A partir de la toma del control del naciente Instituto Nacional Electoral en 1990 por un acuerdo político Carlos Salinas de Gortari-Héctor Aguilar Camín, José Woldenberg se apropió de la narrativa de la transición y se puso a ordeñar el discurso de que México había ingresado a la democracia gracias al presidente que llegó al poder en 1988 por medio de un fraude electoral.

La reforma electoral que quiere comenzar el presidente López Obrador y continuar la presidenta Sheinbaum Pardo tiene que pasar por demostrar –y no será difícil hacerlo– que la transición, como el rey, estaba desnuda y que durante 28 años –1990-2018 no sólo publicaron libros y recibieron premios, sino que se apoderaron de la estructura del IFE/INE a través de la escuela salinista de cuadros político-ideológicos transicionistas conocida como Instituto de Estudios para la Transición a la Democracia.

Con el obturador político abierto, también la reforma política de 1977-1978 del presidente López Portillo y Jesús Reyes Heroles como secretario de Gobernación fue un bulo que alimentó la narrativa autopoiética del sistema que siguió operando pero que comenzó a perder esencia y centralidad por las circunstancias de una sociedad más abierta. El sistema de partidos de 1978 sólo legalizó aquellos que aceptaron las reglas del juego del PRI-Gobierno: el modelo PARM.

En este contexto, todavía no se conoce en su totalidad la propuesta de reforma electoral López Obrador-Sheinbaum y apenas hay algunos indicios como prohibir la reelección legislativa y disminuir los plurinominales. Pero la esencia de una verdadera reforma electoral que se le debe plantear como desafío al docenato morenista se localiza de manera inicial en la creación de un nuevo sistema de partidos sin ningún control gubernamental. El modelo priista de 1978-2012 creó la práctica de partidos-negocio, ya fueran económicos o políticos: en ese periodo se registraron 24 partidos políticos y 21 fueron reventados por el repudio del electorado, incluyendo al PRD que nació caudillista, derivó en tribal y terminó en negocio de la pequeña oligarquía chuchista.

El INE debería tener sus días contados. Fue una estructura inventada en 1990 por el presidente Salinas de Gortari siguiendo el modelo dictatorial pinochetista de democracia controlada, incluyendo la inevitable alternancia del 2000, el fracaso opositor en el 2012 y el fin del PRI presidencial en 2018. La sociedad aplastó en 2018 y 2024 al INE de Sañinas-Zedillo-Peña-Woldenberg-Córdova, porque el Instituto fue utilizado como punta de lanza del movimiento conservador del PRIANREDE y la candidata panista Xóchitl Gálvez Ruiz; en los hechos, la gran derrotada no fue la oposición partidista, sino el bloque político del INE que usó los recursos públicos para caracterizar López Obrador como un proyecto populista despreciable.

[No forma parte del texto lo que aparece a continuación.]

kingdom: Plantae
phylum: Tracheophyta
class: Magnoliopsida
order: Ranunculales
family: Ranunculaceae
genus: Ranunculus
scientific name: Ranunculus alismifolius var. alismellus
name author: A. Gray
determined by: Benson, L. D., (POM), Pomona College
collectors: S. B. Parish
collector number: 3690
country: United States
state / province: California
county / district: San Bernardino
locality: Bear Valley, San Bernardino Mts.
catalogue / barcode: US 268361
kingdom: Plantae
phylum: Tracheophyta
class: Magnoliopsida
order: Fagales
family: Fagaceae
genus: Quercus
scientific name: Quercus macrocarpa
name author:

Una verdadera reforma electoral debe comenzar por la disolución del INE, la desaparición del modelo de castas de consejeros electorales votados y con altos salarios y la creación de una estructura de funcionarios vigilada por el Congreso, con un nuevo servicio de carrera que rompa el control mafioso del IETD-Woldenberg-Córdova. Es decir, una especie de modelo de reforma judicial en la estructura electoral, para comenzar de cero. Un INE sin consejeros y sí con funcionarios sería más barato y funcional para la democracia.

Todavía no se ha realizado una gran investigación que revele la reforma político-electoral de Salinas de Gortari –con la sombra del fraude de 1988– como correlativa a la contrarrevolución neoliberal del sistema económico y productivo; en ambos casos, Salinas diseñó estructuras económicas y políticas funcionales a la economía de mercado y sobre todo transitando con trampas del Estado social al Estado autónomo de los compromisos populares que definió la Constitución de 1917.

Al iniciar su gobierno, el presidente López Obrador anunció el fin del neoliberalismo, pero no creó un modelo alternativo y en toda su documentación oficial apenas se llegó a la caracterización de posneoliberalismo, sobre todo porque muchos de los candados económicos no debieron de abrirse para evitar alguna nueva crisis en el sector.

Sin embargo, la legitimidad electoral de la presidenta Sheinbaum Pardo alcanza para reformar la totalidad de las contrarreformas salinistas que congelaron la función social del Estado que se definió en la Constitución de 1917, que fue parchada en el período 1983-2018 y que puede ser rescatada para terminar con la desigualdad estructural de riqueza-pobreza.